Il tribunale regionale di Bienne ha condannato martedì un tifoso della squadra di hockey del Berna a quattro anni di reclusione. Il 24enne è stato riconosciuto colpevole di lesioni gravi per aver aggredito una poliziotta durante tafferugli scoppiati nel novembre 2008 a Bienne dopo un incontro fra la squadra locale e il Berna.

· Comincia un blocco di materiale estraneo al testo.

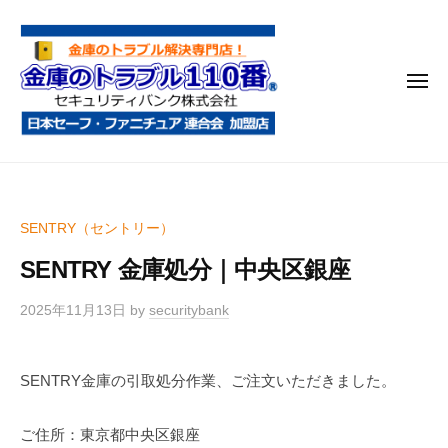
金
コ
庫
ン
の
テ
ト
メ
ン
ラ
ニ
ブ
ツ
ュ
ー
ル
へ
金
金
1
ス
庫
庫
1
キ
鍵
の
0
ッ
SENTRY（セントリー）
開
番
ト
プ
け
SENTRY 金庫処分｜中央区銀座
ラ
・
ブ
処
2025年11月13日
by
securitybank
ル
分
1
・
SENTRY金庫の引取処分作業、ご注文いただきました。
1
移
0
動
ご住所：東京都中央区銀座
・
番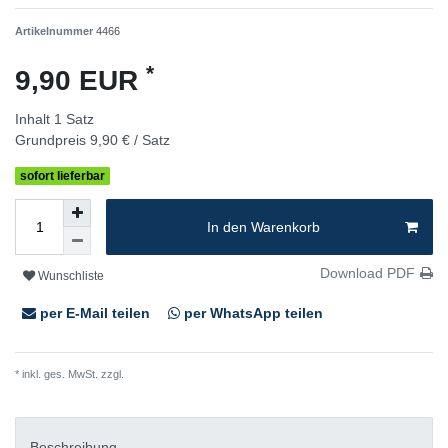
Artikelnummer
4466
*
9,90 EUR
Inhalt
1
Satz
Grundpreis
9,90 € / Satz
sofort lieferbar
In den Warenkorb
Download PDF
Wunschliste
per E-Mail teilen
per WhatsApp teilen
* inkl. ges. MwSt. zzgl.
Versandkosten
Beschreibung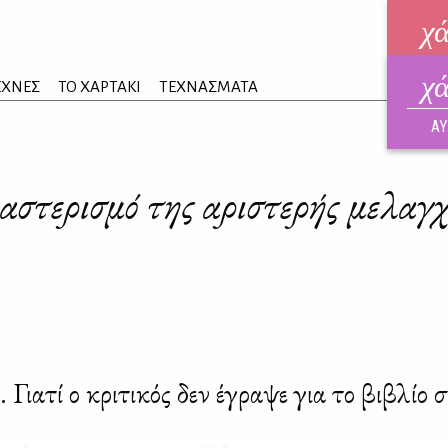
χ
χ
ηλεκ
ΕΧΝΕΣ
ΤΟ ΧΑΡΤΑΚΙ
ΤΕΧΝΑΣΜΑΤΑ
ΑΥΓ
ΑΥ
αστερισμό της αριστερής μελαγ
. Γιατί ο κριτικός δεν έγραψε για το βιβλίο σ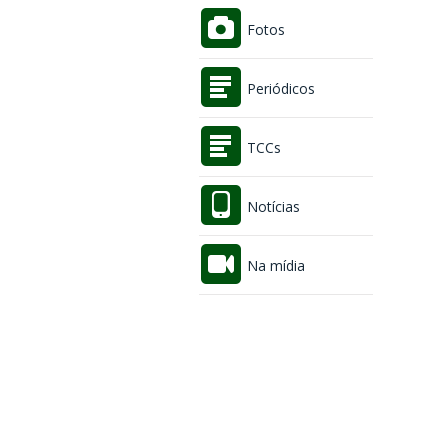
Fotos
Periódicos
TCCs
Notícias
Na mídia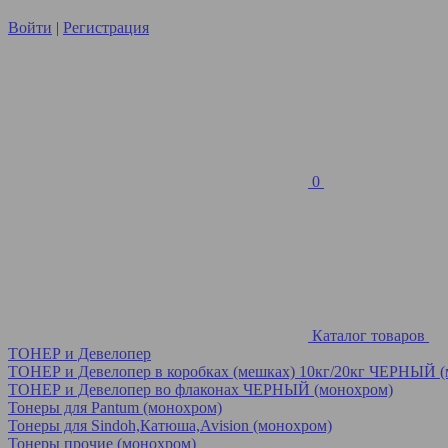
Войти
|
Регистрация
0
Каталог товаров
ТОНЕР и Девелопер
ТОНЕР и Девелопер в коробках (мешках) 10кг/20кг ЧЕРНЫЙ 
ТОНЕР и Девелопер во флаконах ЧЕРНЫЙ (монохром)
Тонеры для Pantum (монохром)
Тонеры для Sindoh,Катюша,Avision (монохром)
Тонеры прочие (монохром)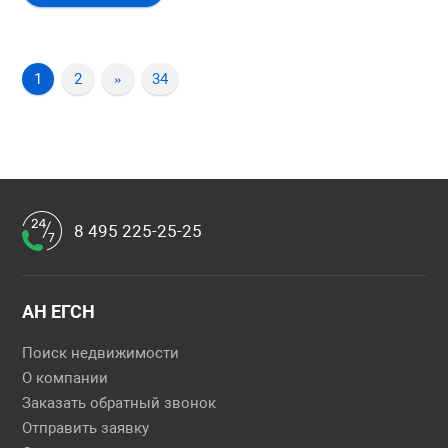
1
2
»
34
8 495 225-25-25
АН ЕГСН
Поиск недвижимости
О компании
Заказать обратный звонок
Отправить заявку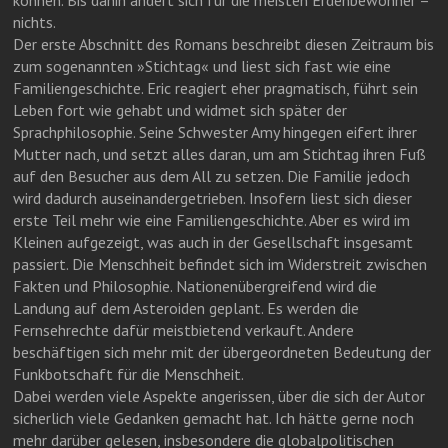
können. Bis dahin ändert sich für die meisten Erdenbewohner –
nichts.
Der erste Abschnitt des Romans beschreibt diesen Zeitraum bis
zum sogenannten »Stichtag« und liest sich fast wie eine
Familiengeschichte. Eric reagiert eher pragmatisch, führt sein
Leben fort wie gehabt und widmet sich später der
Sprachphilosophie. Seine Schwester Amy hingegen eifert ihrer
Mutter nach, und setzt alles daran, um am Stichtag ihren Fuß
auf den Besucher aus dem All zu setzen. Die Familie jedoch
wird dadurch auseinandergetrieben. Insofern liest sich dieser
erste Teil mehr wie eine Familiengeschichte. Aber es wird im
Kleinen aufgezeigt, was auch in der Gesellschaft insgesamt
passiert. Die Menschheit befindet sich im Widerstreit zwischen
Fakten und Philosophie. Nationenübergreifend wird die
Landung auf dem Asteroiden geplant. Es werden die
Fernsehrechte dafür meistbietend verkauft. Andere
beschäftigen sich mehr mit der übergeordneten Bedeutung der
Funkbotschaft für die Menschheit.
Dabei werden viele Aspekte angerissen, über die sich der Autor
sicherlich viele Gedanken gemacht hat. Ich hätte gerne noch
mehr darüber gelesen, insbesondere die globalpolitischen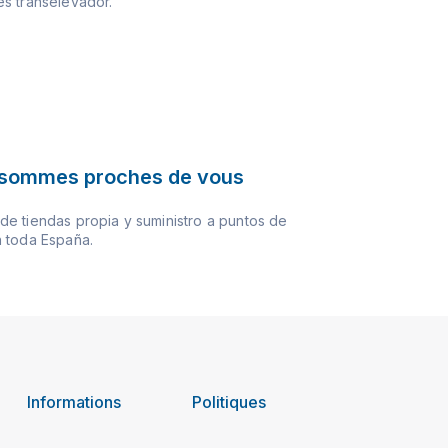
s transelevador.
sommes proches de vous
e tiendas propia y suministro a puntos de
 toda España.
Informations
Politiques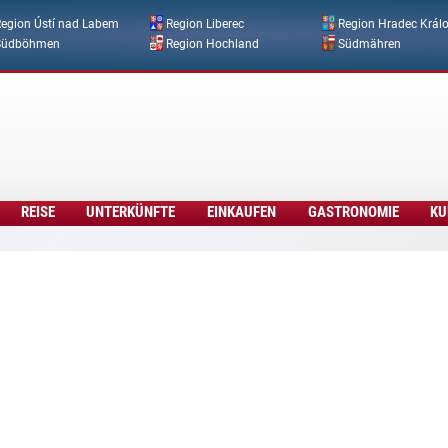
Direkt zum Inhalt
egion Ústí nad Labem
Region Liberec
Region Hradec Král
Südböhmen
Region Hochland
Südmähren
REISE
UNTERKÜNFTE
EINKAUFEN
GASTRONOMIE
KU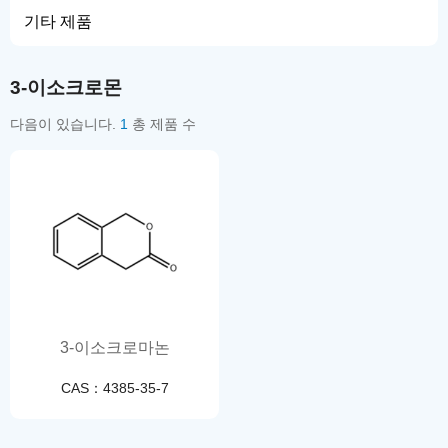
기타 제품
3-이소크로몬
다음이 있습니다.
1
총 제품 수
3-이소크로마논
CAS：4385-35-7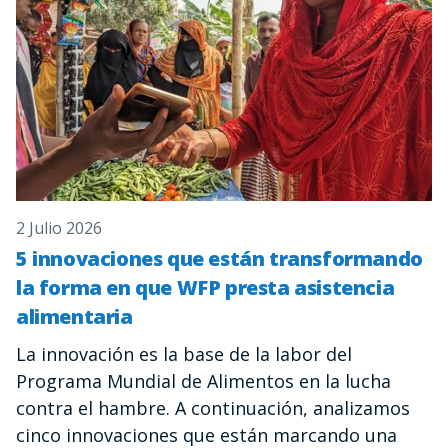
2 Julio 2026
5 innovaciones que están transformando
la forma en que WFP presta asistencia
alimentaria
La innovación es la base de la labor del
Programa Mundial de Alimentos en la lucha
contra el hambre. A continuación, analizamos
cinco innovaciones que están marcando una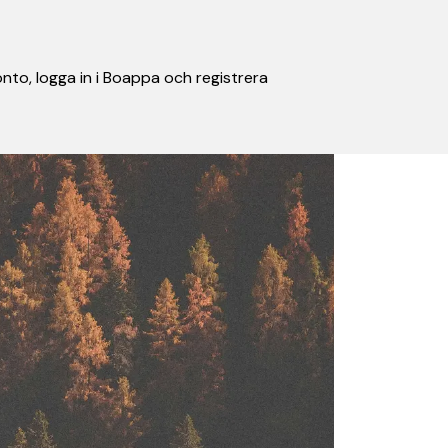
nto, logga in i Boappa och registrera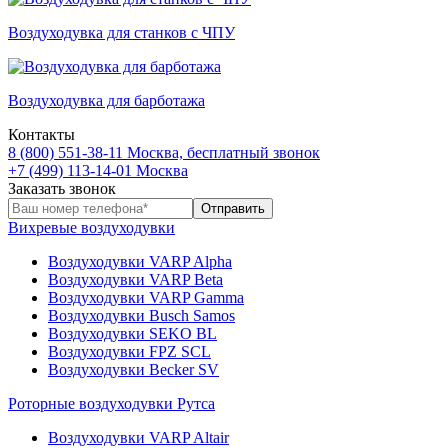
Воздуходувка для станков с ЧПУ
Воздуходувка для барботажа
Контакты
8 (800) 551-38-11
Москва, бесплатный звонок
+7 (499) 113-14-01
Москва
Заказать звонок
Вихревые воздуходувки
Воздуходувки VARP Alpha
Воздуходувки VARP Beta
Воздуходувки VARP Gamma
Воздуходувки Busch Samos
Воздуходувки SEKO BL
Воздуходувки FPZ SCL
Воздуходувки Becker SV
Роторные воздуходувки Рутса
Воздуходувки VARP Altair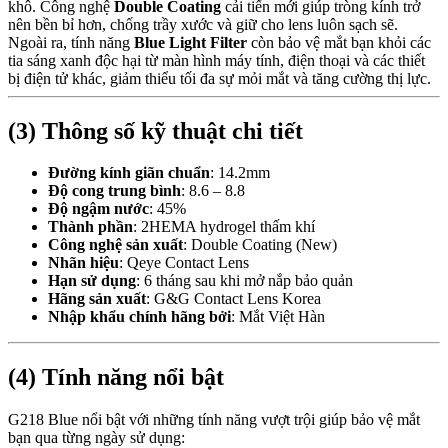
khô. Công nghệ
Double Coating
cải tiến mới giúp tròng kính trở
nên bền bỉ hơn, chống trầy xước và giữ cho lens luôn sạch sẽ.
Ngoài ra, tính năng
Blue Light Filter
còn bảo vệ mắt bạn khỏi các
tia sáng xanh độc hại từ màn hình máy tính, điện thoại và các thiết
bị điện tử khác, giảm thiểu tối đa sự mỏi mắt và tăng cường thị lực.
(3) Thông số kỹ thuật chi tiết
Đường kính giãn chuẩn
: 14.2mm
Độ cong trung bình
: 8.6 – 8.8
Độ ngậm nước
: 45%
Thành phần
: 2HEMA hydrogel thấm khí
Công nghệ sản xuất
: Double Coating (New)
Nhãn hiệu
: Qeye Contact Lens
Hạn sử dụng
: 6 tháng sau khi mở nắp bảo quản
Hãng sản xuất
: G&G Contact Lens Korea
Nhập khẩu chính hãng bởi
: Mắt Việt Hàn
(4) Tính năng nổi bật
G218 Blue nổi bật với những tính năng vượt trội giúp bảo vệ mắt
bạn qua từng ngày sử dụng: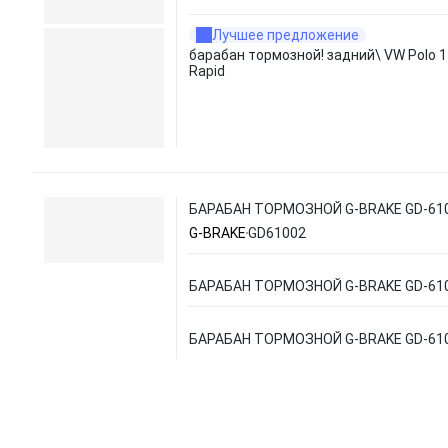
Лучшее предложение
барабан тормозной! задний\ VW Polo 1
Rapid
БАРАБАН ТОРМОЗНОЙ G-BRAKE GD-61
G-BRAKE
GD61002
БАРАБАН ТОРМОЗНОЙ G-BRAKE GD-61
БАРАБАН ТОРМОЗНОЙ G-BRAKE GD-61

Le violenze avevano visto coinvolti diversi fan. Ma la procura bernese ha ritenuto di avere prove per rinviare a giudizio - a oltre 5 anni dai fatti - una sola persona, il 24enne appunto.
Il giovane aveva aggredito la agente, che era in borghese, per difendere altri tifosi dall'intervento della polizia. La donna era stata picchiata e presa a calci anche una volta caduta a terra.
Il procuratore chiedeva una condanna a cinque anni, mentre la difesa si è battuta per derubricare il reato in lesioni semplici e per una pena di 24 mesi sospesi con la condizionale. La corte ha optato per quattro anni da scontare.
Alla vittima che, stando al suo legale, soffre ancora oggi a livello fisico e psichico per l'attacco subito, è stato assegnato un'indennità per torto morale di 30'000 franchi.
ATS/CC-LudoC
Ultras condannati anche il Ticino
Nel mese di dicembre dello scorso anno, in Ticino, due giovani ultras dell’HCL furono condannati per fatti simili. I due giovani di 20 e 21 anni, sono stati riconosciuti colpevoli di violenza contro funzionari, aggressione e rissa per aver partecipato ai disordini scoppiati alla fine del primo derby stagionale fra Lugano e Ambrì e per aver aggredito due poliziotti in borghese la stessa sera. Ai due facinorosi sono state inflitte pene di rispettivamente tre e due anni e mezzo, parzialmente sospese con la condizionale.